According to author and journalist Muller, the first things she learned about Mathews were that she was a restaurant server and on lifetime parole for murder. Using a series of interviews with Mathews and her friends, family, and former cellmates, blended with autobiographical essays the parolee wrote while incarcerated, Muller crafts a life story redolent with trauma, second chances, and the ability to endure. Mathews was born in California in 1960 to two abusive parents; her mother left the family when she was 3 years old. Drinking and drugs came into Mathews’ life before she was even in high school, but after a stint in the Army and an abusive marriage, she succumbed to multiple vices, including alcohol, cocaine, meth, and gambling. She could not keep a job, money, or custody of her kids as she oscillated among unstable housing, meth binges, and dangerous characters. Even murdering self-confessed killer Frank Belize in her own house (with her children upstairs) could not catalyze her healing.

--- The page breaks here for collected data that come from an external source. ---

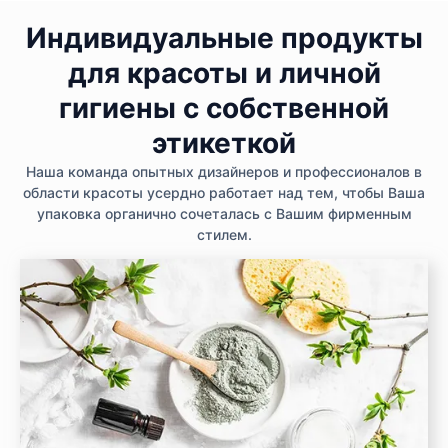
Индивидуальные продукты
для красоты и личной
гигиены с собственной
этикеткой
Наша команда опытных дизайнеров и профессионалов в
области красоты усердно работает над тем, чтобы Ваша
упаковка органично сочеталась с Вашим фирменным
стилем.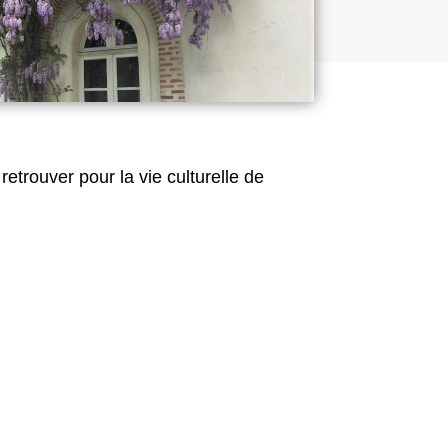
retrouver pour la vie culturelle de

It wouldn’t even be for that homicide that she eventually served over 10 years in prison. She was convicted of the murder of her boyfriend David Hepburn. As Mathews continued to hit bottoms (she says her “bottoms have bottoms”), the stains of her abusive family, poverty, and institutional neglect eroded her ability to stay sober, employed, and present for her kids. Mathews’ life is nothing to envy, but her survival, vividly recounted in these pages, is mind-boggling. Muller meticulously constructs an engrossing account with both Mathews’ voice and her own, drawing readers in until the very end. The tragic heart of Mathews’ gripping story is not so much her crimes but her inability to get herself out of a mindset of deserving her suffering. Mathews’ redemption—which Muller does not oblige readers to accept—came with taking responsibility for her actions while recognizing that “this long history of criminal thinking and behavior, addiction, selfishness, impulsivity, irresponsibility and disregard for society and for human life, along with a lack of accountability,” led her to murder.

A chilling yet compelling look at overcoming the desolation of addiction.